(Beginning of GIVEN ENTRIES)
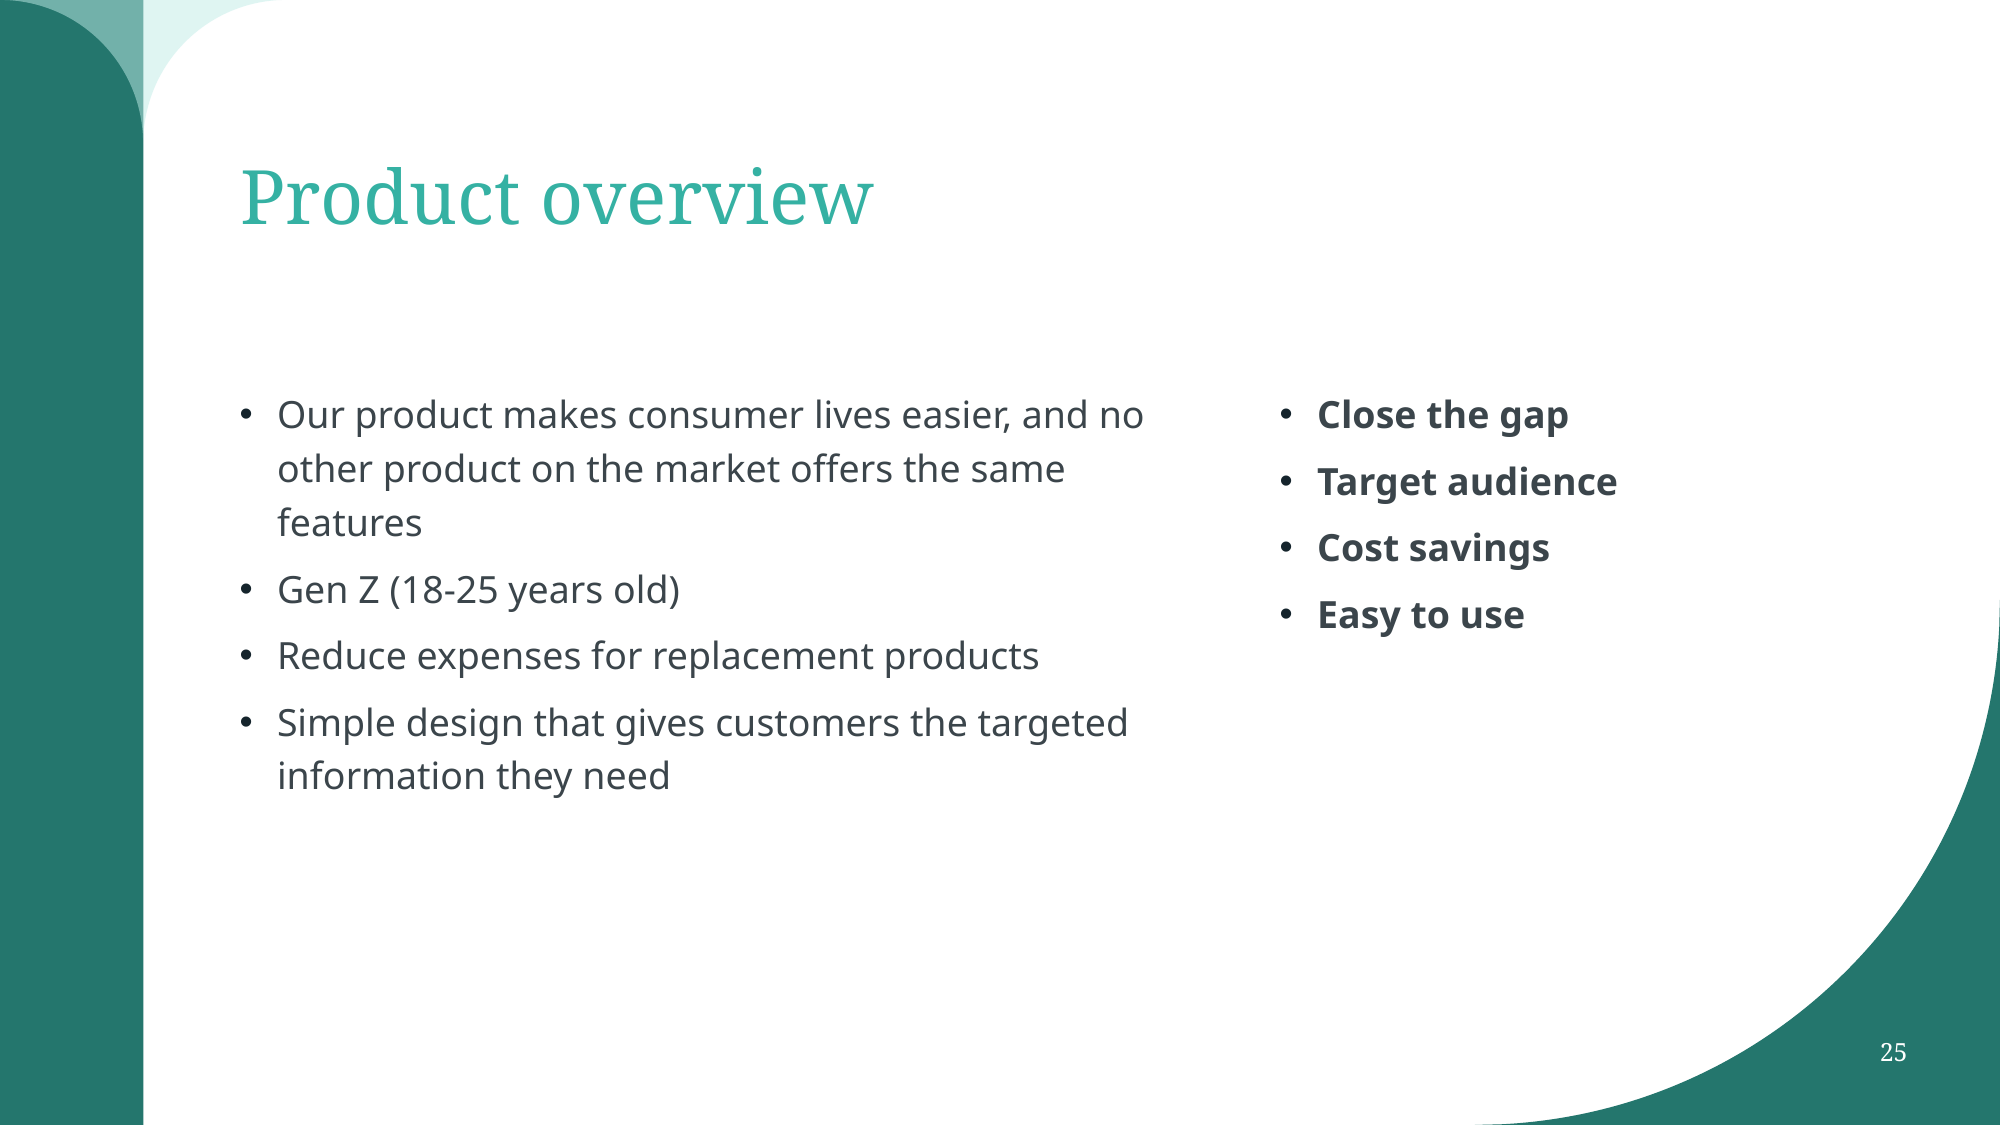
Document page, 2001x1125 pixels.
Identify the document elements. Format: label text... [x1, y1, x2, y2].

list Our product makes consumer lives easier, and no other product on the market offers the same features Gen Z (18-25 years old) Reduce expenses for replacement products Simple design that gives customers the targeted information they need [224, 374, 1215, 939]
title Product overview [225, 60, 1799, 341]
slide_number 25 [1787, 981, 2000, 1125]
list Close the gap Target audience Cost savings Easy to use [1264, 374, 1799, 939]
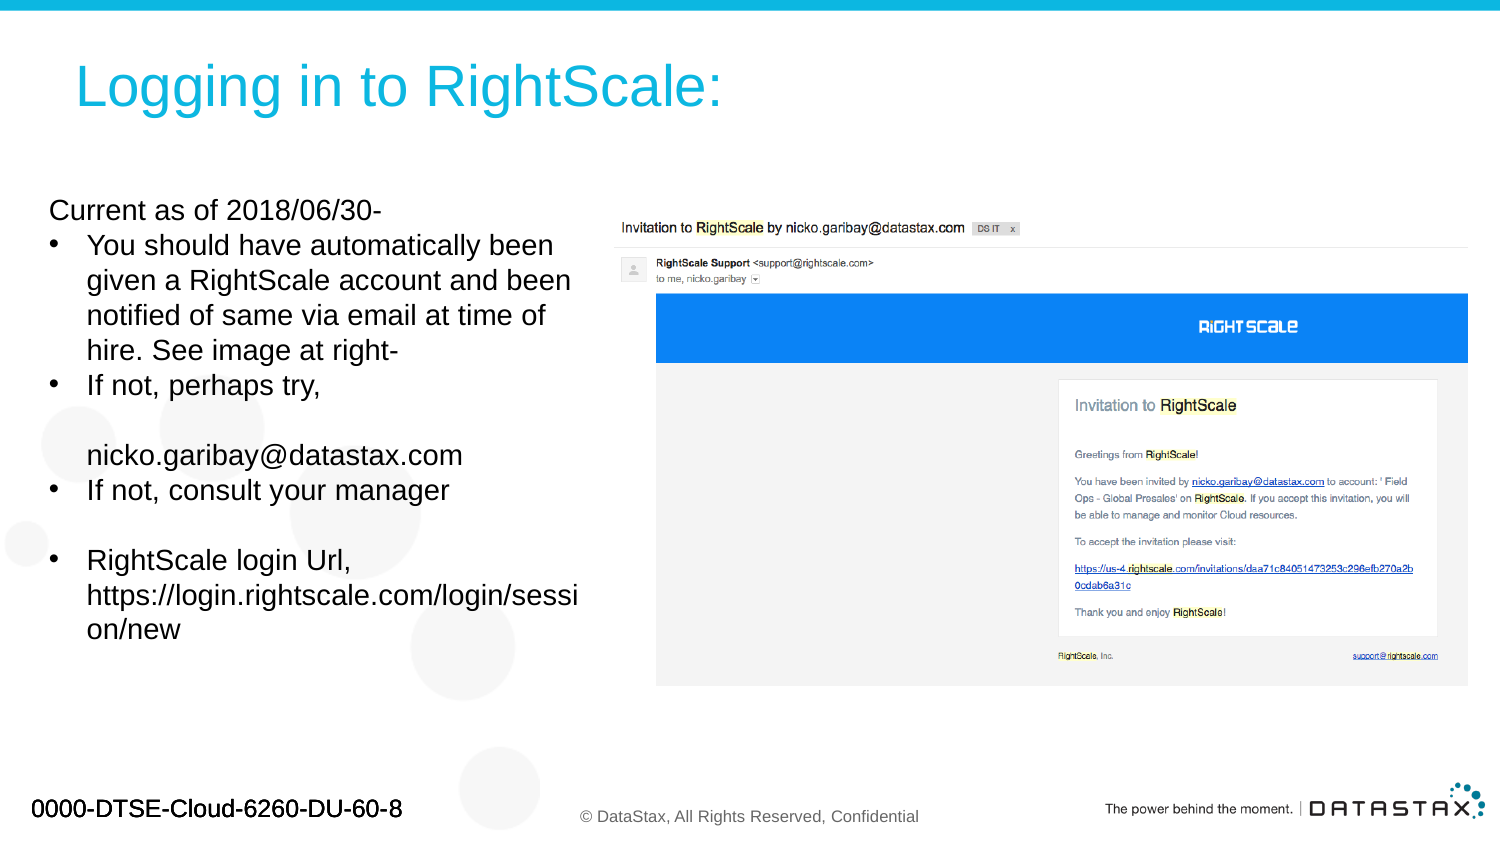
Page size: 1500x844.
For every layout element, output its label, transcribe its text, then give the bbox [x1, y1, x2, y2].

title Logging in to RightScale: [75, 44, 1425, 135]
picture [1090, 767, 1500, 834]
text_box Current as of 2018/06/30- You should have automatically been given a RightScale account and been notified of same via email at time of hire. See image at right- If not, perhaps try, nicko.garibay@datastax.com If not, consult your manager RightScale login Url, https://login.rightscale.com/login/session/new [33, 183, 595, 761]
picture [612, 213, 1469, 687]
text_box 0000-DTSE-Cloud-6260-DU-60-8 [16, 785, 720, 831]
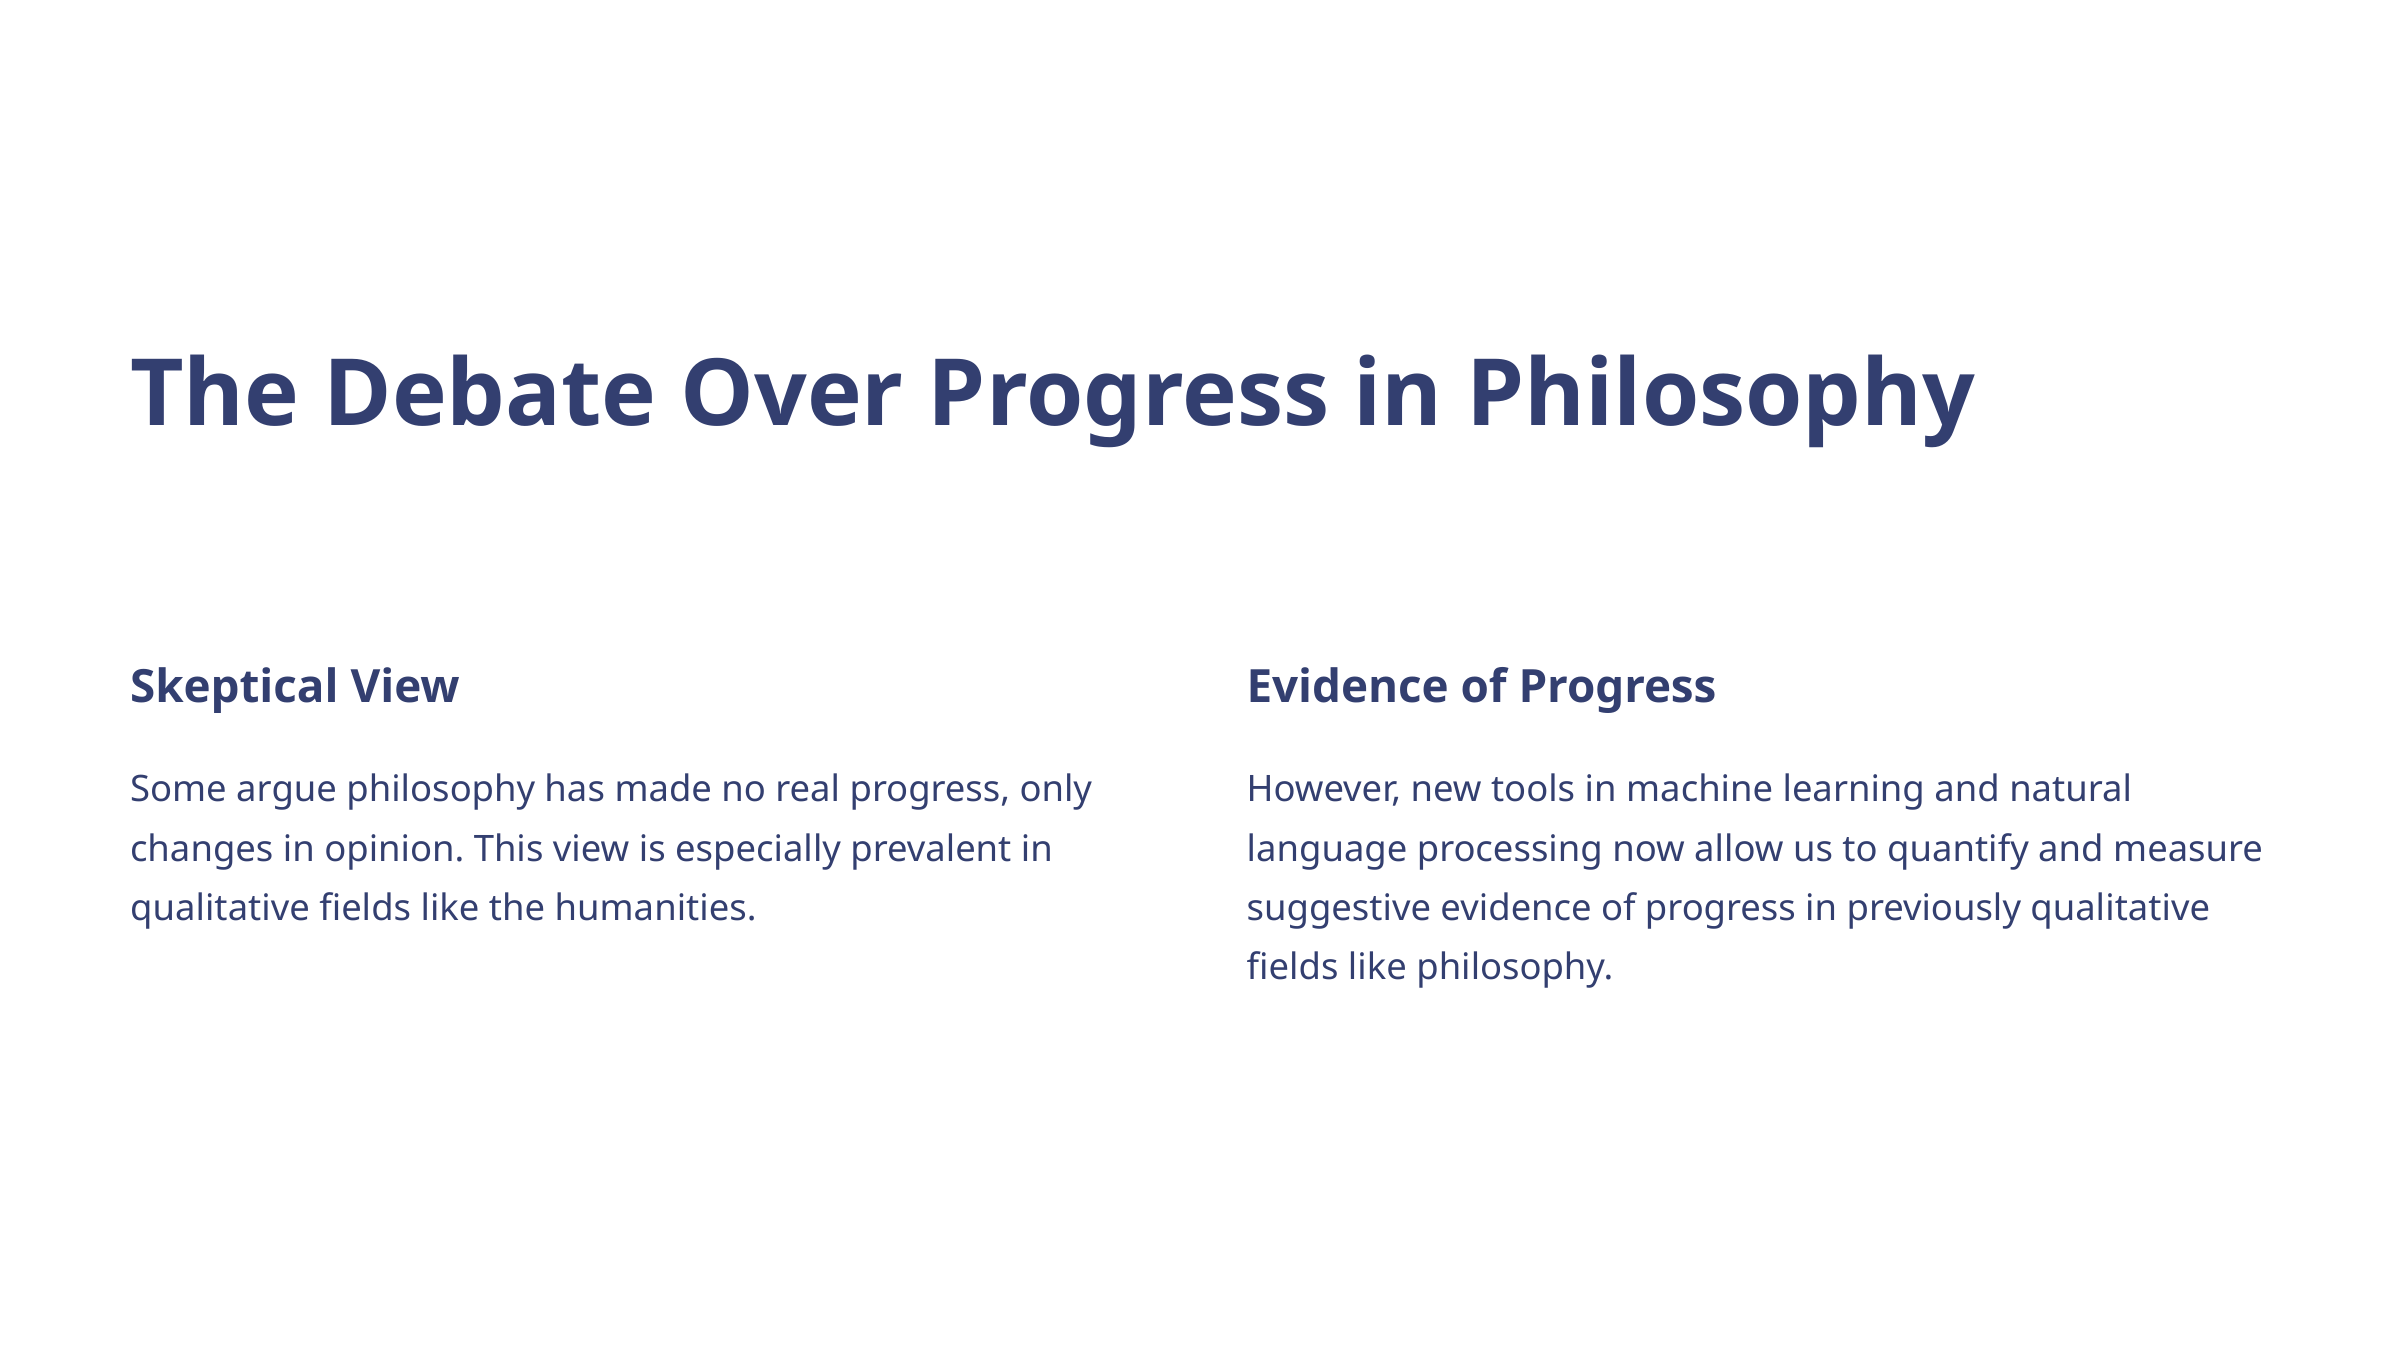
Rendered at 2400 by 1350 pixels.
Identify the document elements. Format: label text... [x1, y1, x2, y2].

text_box However, new tools in machine learning and natural language processing now allow us to quantify and measure suggestive evidence of progress in previously qualitative fields like philosophy. [1246, 749, 2271, 988]
text_box The Debate Over Progress in Philosophy [130, 328, 2270, 562]
text_box Skeptical View [130, 654, 596, 713]
text_box Evidence of Progress [1246, 654, 1864, 713]
text_box Some argue philosophy has made no real progress, only changes in opinion. This view is especially prevalent in qualitative fields like the humanities. [130, 749, 1155, 929]
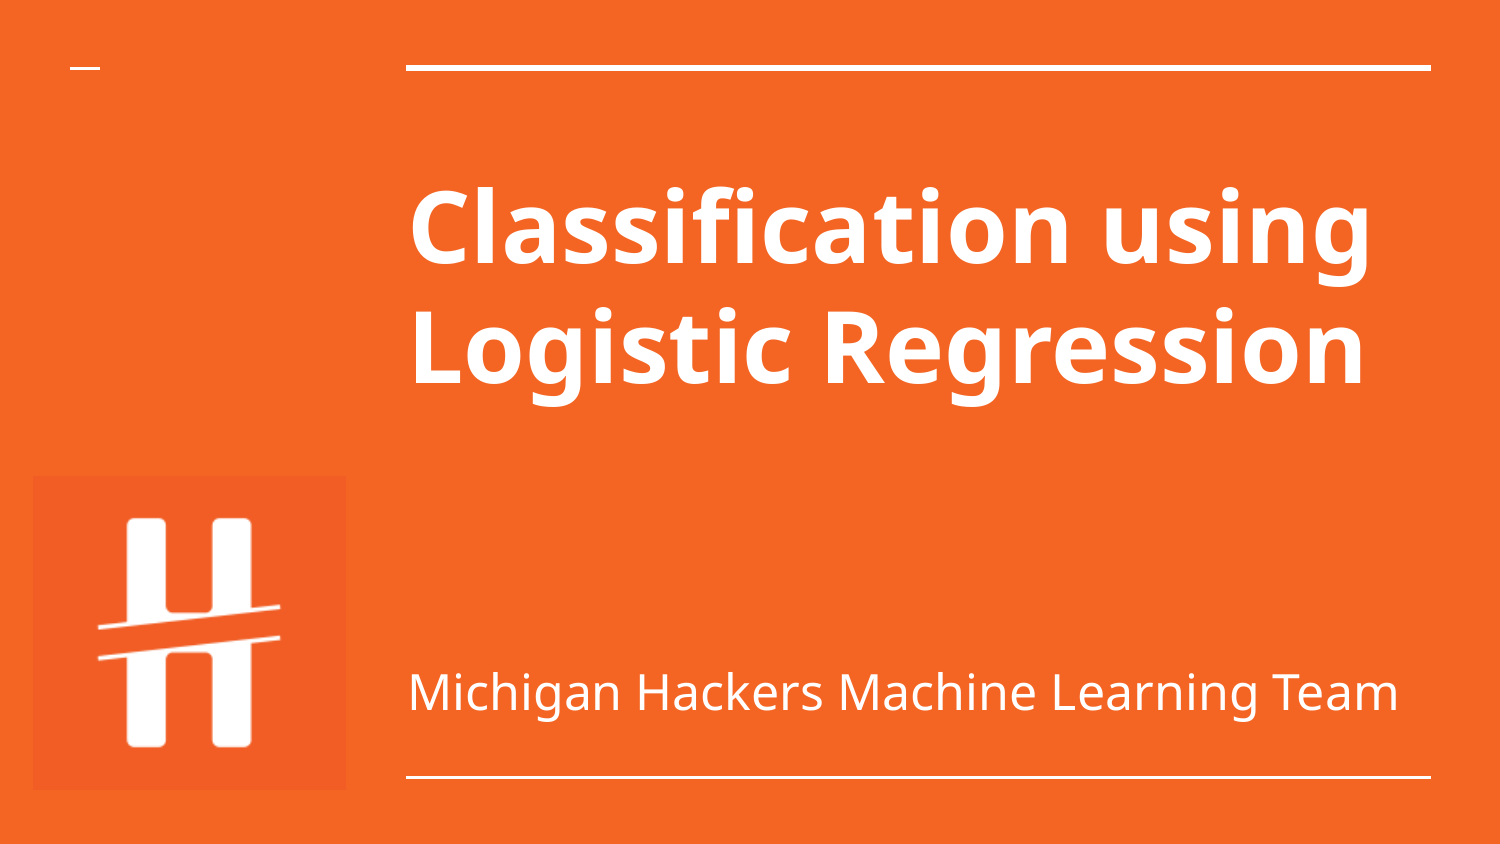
(End of GIVEN ENTRIES)
Leaving the pictures out, set down all of the data again exactly.

Document page, 2001x1125 pixels.
Identify the document elements. Format: label text... [x1, y1, x2, y2].

list Our product makes consumer lives easier, and no other product on the market offers the same features Gen Z (18-25 years old) Reduce expenses for replacement products Simple design that gives customers the targeted information they need [224, 374, 1215, 939]
title Product overview [225, 60, 1799, 341]
slide_number 25 [1787, 981, 2000, 1125]
list Close the gap Target audience Cost savings Easy to use [1264, 374, 1799, 939]
Page size: 1500x844.
For every layout element, output its label, transcribe its text, then give the bbox [x1, y1, x2, y2].

title Logging in to RightScale: [75, 44, 1425, 135]
picture [1090, 767, 1500, 834]
text_box Current as of 2018/06/30- You should have automatically been given a RightScale account and been notified of same via email at time of hire. See image at right- If not, perhaps try, nicko.garibay@datastax.com If not, consult your manager RightScale login Url, https://login.rightscale.com/login/session/new [33, 183, 595, 761]
picture [612, 213, 1469, 687]
text_box 0000-DTSE-Cloud-6260-DU-60-8 [16, 785, 720, 831]
Rendered at 2400 by 1350 pixels.
Identify the document elements. Format: label text... [x1, y1, x2, y2].

text_box However, new tools in machine learning and natural language processing now allow us to quantify and measure suggestive evidence of progress in previously qualitative fields like philosophy. [1246, 749, 2271, 988]
text_box The Debate Over Progress in Philosophy [130, 328, 2270, 562]
text_box Skeptical View [130, 654, 596, 713]
text_box Evidence of Progress [1246, 654, 1864, 713]
text_box Some argue philosophy has made no real progress, only changes in opinion. This view is especially prevalent in qualitative fields like the humanities. [130, 749, 1155, 929]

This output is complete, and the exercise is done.